Frauen von Lena Trentl

An diesem Wochenende galt es für die D2-Mädels die Niederlage vom letzten Spieltag wieder gutzumachen.

Demzufolge hatten Sie sich einiges vorgenommen und legten gleich gut los und bestimmten das Spiel in der Anfangsphase. Trotz Schwächen im Spielaufbau kam man immer wieder durch Einzelaktionen vor das Tor und so war es dann Mia, die in der 6. Minute zum 1:0 einschoss.

Beflügelt spielte man weiter recht offensiv und gewann die Zweikämpfe, scheiterte aber das eine ums andere Mal an der gut haltenden Torhüterin der Gäste, bis es Antonia dann in der 19. Minute gelang, den Ball an dieser zum 2:0 vorbeizudrücken.

Die Führung vor Augen war man daraufhin  viel zu passiv agierend und  selten nah an den Gegenspielerinnen, ließ  diese dann einige Male kontern und musste so dann in der 25. Minute den Anschlusstreffer zum 2:1 hinnehmen.

Durch diesen Treffer kam dann irgendwie ein Bruch in unser Spiel und unerklärlicherweise wurde die Passgenauigkeit und das Zweikampfverhalten immer schlechter und eröffnete so dem Gegner weitere Chancen, bis Leah zum Schluss der ersten Hälfte mit einem Gewaltschuss das 3:1 erzielen konnte.

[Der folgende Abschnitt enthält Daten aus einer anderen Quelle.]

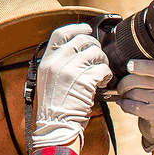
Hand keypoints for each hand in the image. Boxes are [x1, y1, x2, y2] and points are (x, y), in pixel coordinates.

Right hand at [32, 24, 112, 151]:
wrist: (56, 126)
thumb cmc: (54, 107)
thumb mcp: (47, 80)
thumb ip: (58, 64)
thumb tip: (74, 51)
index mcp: (47, 61)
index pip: (61, 33)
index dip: (76, 28)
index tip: (86, 29)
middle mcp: (57, 62)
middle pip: (82, 40)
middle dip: (95, 46)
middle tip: (98, 58)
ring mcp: (71, 71)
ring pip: (95, 52)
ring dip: (103, 61)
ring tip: (100, 73)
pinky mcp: (85, 81)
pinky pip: (102, 68)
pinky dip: (106, 75)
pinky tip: (103, 83)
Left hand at [115, 59, 153, 152]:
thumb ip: (151, 70)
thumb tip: (127, 64)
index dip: (140, 65)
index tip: (129, 66)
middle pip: (139, 79)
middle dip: (125, 83)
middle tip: (122, 87)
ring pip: (133, 92)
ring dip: (126, 96)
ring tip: (128, 97)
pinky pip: (132, 105)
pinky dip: (124, 105)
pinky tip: (124, 104)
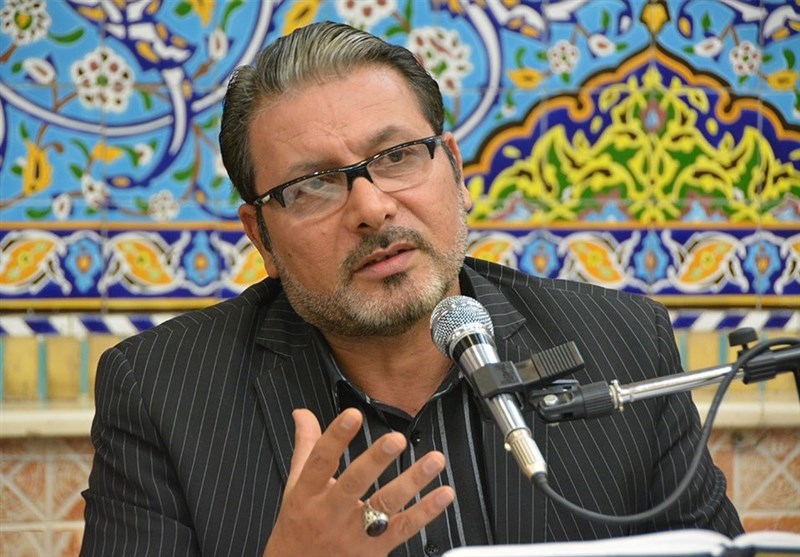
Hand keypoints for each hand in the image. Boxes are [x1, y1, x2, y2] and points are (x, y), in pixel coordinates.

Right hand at [262, 408, 454, 556]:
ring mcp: (354, 533)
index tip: (353, 415)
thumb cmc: (299, 528)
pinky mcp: (375, 549)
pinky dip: (426, 511)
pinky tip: (443, 493)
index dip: (336, 437)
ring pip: (385, 505)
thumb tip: (303, 413)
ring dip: (412, 482)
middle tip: (396, 439)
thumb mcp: (295, 487)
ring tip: (433, 460)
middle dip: (376, 460)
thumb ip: (307, 447)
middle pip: (354, 483)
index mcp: (308, 493)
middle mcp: (330, 513)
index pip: (320, 461)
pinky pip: (404, 528)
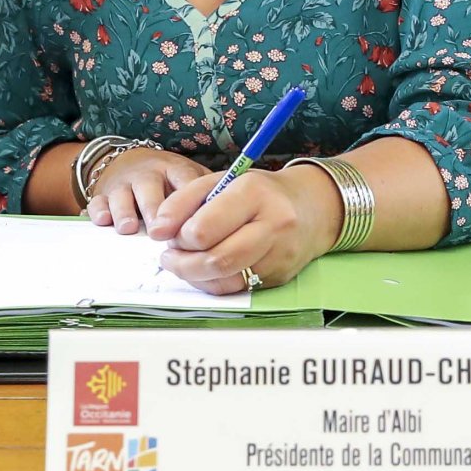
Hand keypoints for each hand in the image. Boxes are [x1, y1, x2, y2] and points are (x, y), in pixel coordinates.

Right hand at [82, 146, 197, 232]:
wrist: (126, 161)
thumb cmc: (166, 178)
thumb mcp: (187, 177)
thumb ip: (206, 194)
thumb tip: (232, 220)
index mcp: (173, 169)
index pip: (184, 181)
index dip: (188, 201)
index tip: (194, 221)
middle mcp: (147, 174)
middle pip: (151, 190)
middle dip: (154, 210)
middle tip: (160, 232)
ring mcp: (123, 184)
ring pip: (123, 196)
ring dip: (126, 212)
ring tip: (129, 228)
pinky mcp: (102, 194)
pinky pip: (98, 202)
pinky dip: (99, 212)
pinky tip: (104, 221)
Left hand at [150, 165, 342, 294]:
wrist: (313, 207)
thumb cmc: (260, 192)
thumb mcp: (221, 181)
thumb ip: (183, 201)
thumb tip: (157, 231)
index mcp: (254, 193)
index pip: (204, 229)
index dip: (178, 237)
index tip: (168, 234)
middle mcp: (272, 224)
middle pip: (215, 260)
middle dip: (182, 263)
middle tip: (169, 256)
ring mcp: (279, 254)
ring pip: (225, 280)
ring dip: (194, 276)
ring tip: (183, 263)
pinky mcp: (280, 276)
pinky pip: (237, 289)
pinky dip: (213, 283)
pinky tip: (205, 270)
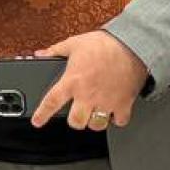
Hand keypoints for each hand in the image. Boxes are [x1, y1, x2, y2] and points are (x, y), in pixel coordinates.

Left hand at [32, 29, 148, 129]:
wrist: (132, 45)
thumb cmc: (104, 44)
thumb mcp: (73, 44)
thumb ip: (55, 51)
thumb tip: (41, 54)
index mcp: (72, 81)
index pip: (51, 102)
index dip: (42, 114)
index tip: (37, 122)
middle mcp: (88, 95)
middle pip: (76, 121)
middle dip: (74, 121)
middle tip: (76, 115)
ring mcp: (106, 101)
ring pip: (96, 125)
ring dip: (93, 121)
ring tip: (93, 113)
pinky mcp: (124, 103)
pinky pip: (119, 121)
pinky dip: (115, 119)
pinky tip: (112, 112)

Wohl zu siegessicher nahm man dann die Partie nach der Pause etwas auf die leichte Schulter, baute den Gegner durch viele Fehlpässe und unkontrolliertem Spiel auf und bekam dann etwas unglücklich den erneuten Anschlusstreffer zum 3:2.

Man mühte sich dann redlich, noch einen vorentscheidenden Treffer zu erzielen, blieb aber entweder immer in der aufopfernd kämpfenden Abwehr  hängen oder scheiterte bestimmt 10 Mal an der Torhüterin.

So kam es wie es im Fußball kommen muss:

Die regulären 60 Minuten waren um, der Schiedsrichter ließ zurecht wegen einiger Unterbrechungen 2 Minuten nachspielen und die Gäste profitierten von einem Abwehrfehler unserer Mädels und glichen überraschend und mehr als glücklich in letzter Sekunde aus.

Alles in Allem haben wir einen unglücklichen Tag erwischt, an dem wir stark angefangen und dann noch stärker nachgelassen haben.

Trotz dem mehr als unglücklichen Last-Minute-Ausgleich bleibt festzuhalten, dass von den Spielanteilen her ein Sieg mehr als verdient gewesen wäre.

Wir haben es uns aber selbst zuzuschreiben, wenn wir ab der Halbzeit mangels Kondition immer weniger Laufbereitschaft zeigen und durch eigene Fehler die Gäste wieder ins Spiel bringen und selbst bei der Chancenverwertung schwächeln.

Bis zum nächsten Spiel am kommenden Sonntag in Obergrombach gegen einen sicherlich stärkeren Gegner müssen wir hieran diese Woche nochmals arbeiten.